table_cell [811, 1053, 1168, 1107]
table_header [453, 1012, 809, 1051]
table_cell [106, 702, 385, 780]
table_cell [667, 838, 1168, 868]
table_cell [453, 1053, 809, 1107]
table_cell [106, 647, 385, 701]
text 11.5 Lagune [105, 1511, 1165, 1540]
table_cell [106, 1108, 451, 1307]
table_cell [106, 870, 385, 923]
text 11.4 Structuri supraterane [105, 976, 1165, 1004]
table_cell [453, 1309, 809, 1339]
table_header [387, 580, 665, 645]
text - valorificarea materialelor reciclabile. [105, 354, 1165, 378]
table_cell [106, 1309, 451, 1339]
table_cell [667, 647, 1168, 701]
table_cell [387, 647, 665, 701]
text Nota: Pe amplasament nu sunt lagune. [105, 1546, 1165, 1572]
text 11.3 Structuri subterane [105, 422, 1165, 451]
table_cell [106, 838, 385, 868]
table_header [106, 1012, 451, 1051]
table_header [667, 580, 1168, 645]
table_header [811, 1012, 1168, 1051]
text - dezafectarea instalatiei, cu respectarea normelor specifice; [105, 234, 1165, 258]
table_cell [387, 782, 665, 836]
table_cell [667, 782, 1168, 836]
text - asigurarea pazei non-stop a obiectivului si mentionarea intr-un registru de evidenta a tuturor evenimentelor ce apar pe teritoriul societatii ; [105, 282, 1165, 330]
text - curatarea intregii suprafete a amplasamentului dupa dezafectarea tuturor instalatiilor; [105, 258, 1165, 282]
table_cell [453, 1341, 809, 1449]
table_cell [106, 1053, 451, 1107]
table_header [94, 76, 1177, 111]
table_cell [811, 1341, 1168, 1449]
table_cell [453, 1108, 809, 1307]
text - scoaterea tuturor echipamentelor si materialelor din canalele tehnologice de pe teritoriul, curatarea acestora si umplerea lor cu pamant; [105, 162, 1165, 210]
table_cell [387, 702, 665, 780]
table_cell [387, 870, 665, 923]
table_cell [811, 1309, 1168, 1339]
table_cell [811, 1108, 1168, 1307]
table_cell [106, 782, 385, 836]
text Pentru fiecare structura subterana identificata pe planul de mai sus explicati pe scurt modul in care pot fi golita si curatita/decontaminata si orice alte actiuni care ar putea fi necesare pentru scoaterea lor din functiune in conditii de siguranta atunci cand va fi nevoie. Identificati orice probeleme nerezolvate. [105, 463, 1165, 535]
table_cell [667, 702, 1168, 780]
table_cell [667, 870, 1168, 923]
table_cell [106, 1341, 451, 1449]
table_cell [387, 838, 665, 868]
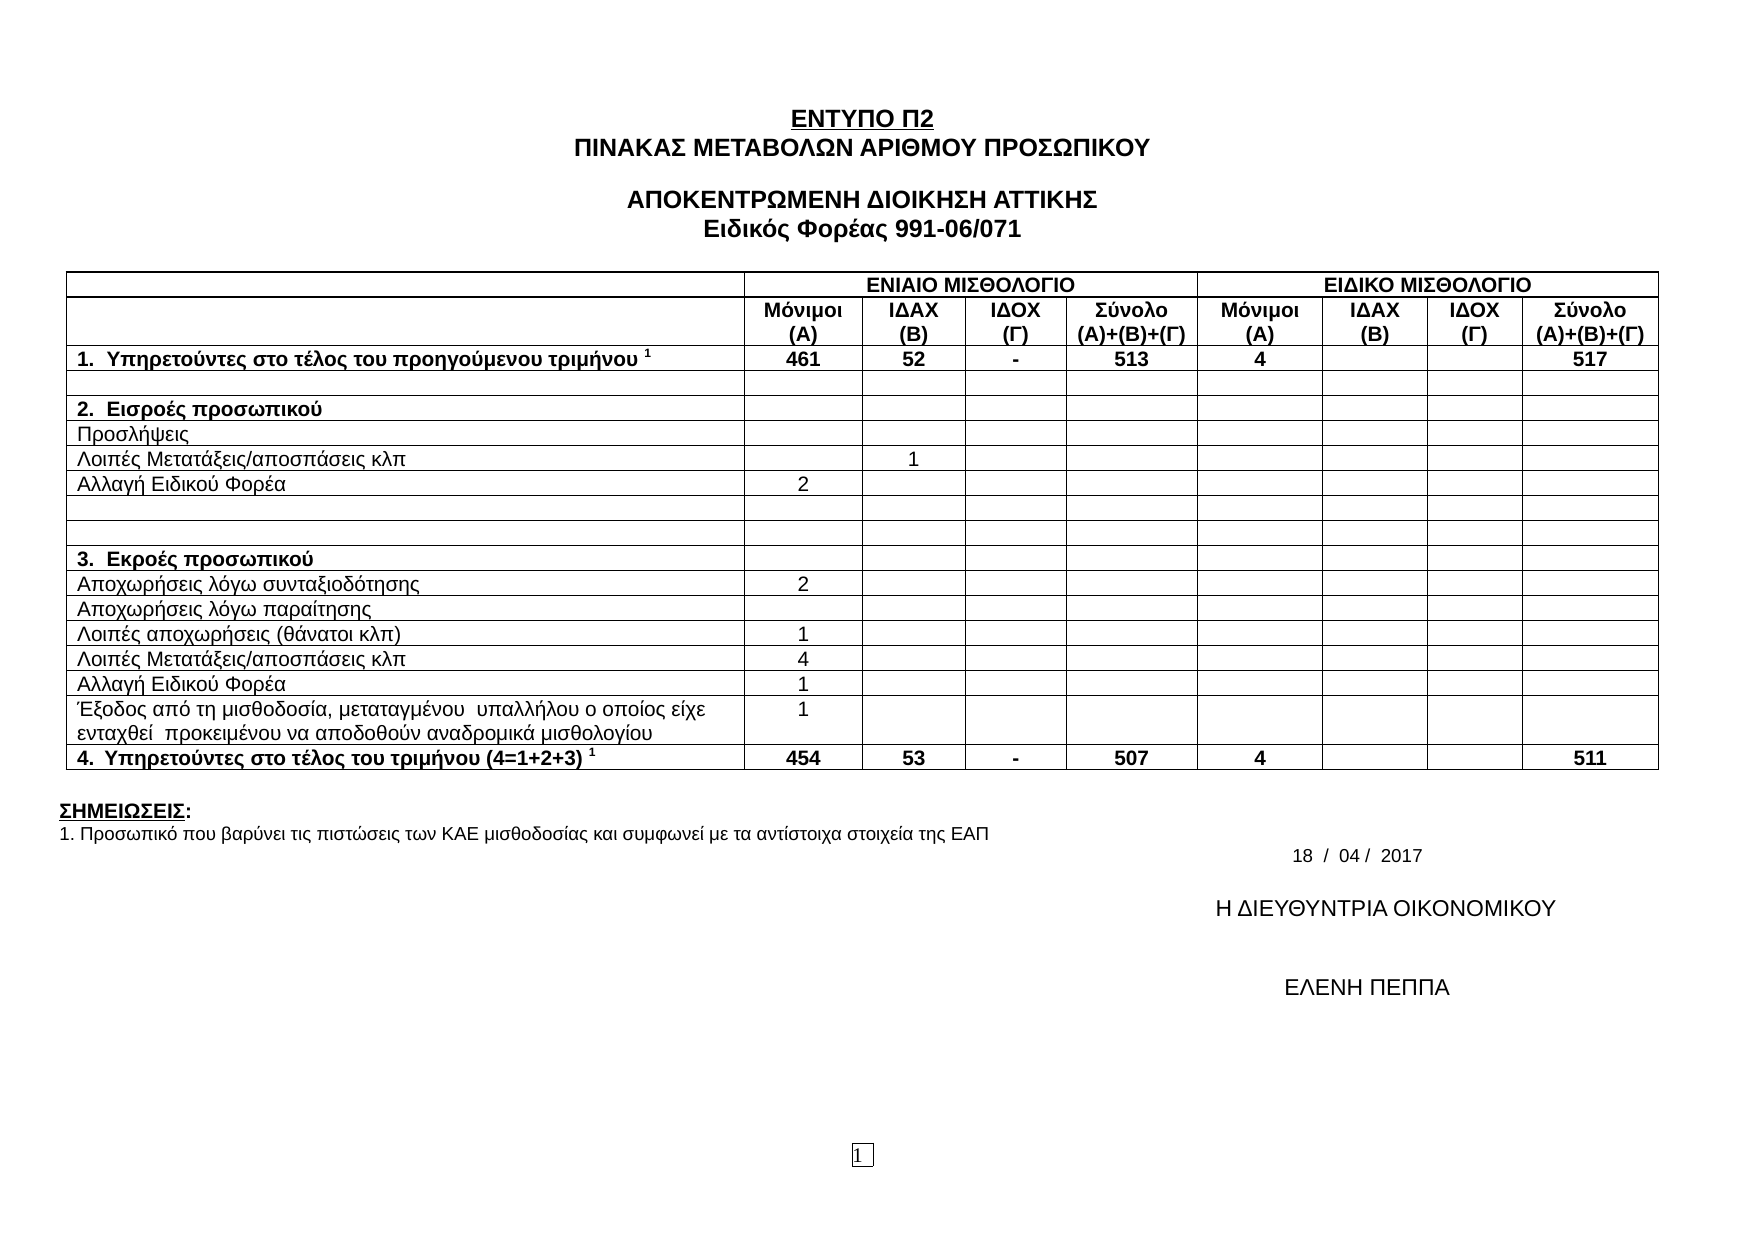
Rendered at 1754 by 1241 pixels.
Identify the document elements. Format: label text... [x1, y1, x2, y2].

────────────────────

• **YOUR INSTRUCTIONS**:
Output the data exactly as it appears. The pictures do not belong in it.

• **ANSWER TO THIS EXERCISE**:
table_cell [811, 1053, 1168, 1107]
table_header [453, 1012, 809, 1051]
table_cell [106, 702, 385, 780]
table_cell [667, 838, 1168, 868]
table_cell [453, 1053, 809, 1107]
table_cell [106, 647, 385, 701]
text 11.5 Lagune [105, 1511, 1165, 1540]
table_cell [106, 1108, 451, 1307]
table_cell [106, 870, 385, 923]
text 11.4 Structuri supraterane [105, 976, 1165, 1004]
table_cell [453, 1309, 809, 1339]
table_header [387, 580, 665, 645]
text - valorificarea materialelor reciclabile. [105, 354, 1165, 378]
table_cell [106, 1309, 451, 1339]
table_cell [667, 647, 1168, 701]
table_cell [387, 647, 665, 701]
text Nota: Pe amplasament nu sunt lagune. [105, 1546, 1165, 1572]
text 11.3 Structuri subterane [105, 422, 1165, 451]
table_cell [106, 838, 385, 868]
table_header [106, 1012, 451, 1051]
table_header [667, 580, 1168, 645]
table_header [811, 1012, 1168, 1051]
text - dezafectarea instalatiei, cu respectarea normelor specifice; [105, 234, 1165, 258]
table_cell [387, 782, 665, 836]
table_cell [667, 782, 1168, 836]
text - asigurarea pazei non-stop a obiectivului si mentionarea intr-un registru de evidenta a tuturor evenimentelor ce apar pe teritoriul societatii ; [105, 282, 1165, 330]
text - curatarea intregii suprafete a amplasamentului dupa dezafectarea tuturor instalatiilor; [105, 258, 1165, 282]
table_cell [453, 1341, 809, 1449]
table_cell [106, 1053, 451, 1107]
table_header [94, 76, 1177, 111]
table_cell [811, 1341, 1168, 1449]
table_cell [453, 1108, 809, 1307]
text - scoaterea tuturor echipamentelor si materialelor din canalele tehnologice de pe teritoriul, curatarea acestora si umplerea lor cu pamant; [105, 162, 1165, 210]
table_cell [387, 702, 665, 780]
table_cell [387, 870, 665, 923]
table_cell [811, 1309, 1168, 1339]
table_cell [811, 1108, 1168, 1307]
table_cell [106, 782, 385, 836]
text Pentru fiecare structura subterana identificata pe planul de mai sus explicati pe scurt modul in care pot fi golita si curatita/decontaminata si orice alte actiuni care ar putea fi necesare pentru scoaterea lor din functiune in conditii de siguranta atunci cand va fi nevoie. Identificati orice probeleme nerezolvate. [105, 463, 1165, 535]
table_cell [667, 702, 1168, 780]
table_cell [667, 870, 1168, 923]
table_cell [106, 1341, 451, 1449]
table_cell [387, 838, 665, 868]
Rendered at 1754 by 1241 pixels.
Identify the document elements. Format: label text... [x1, y1, x2, y2].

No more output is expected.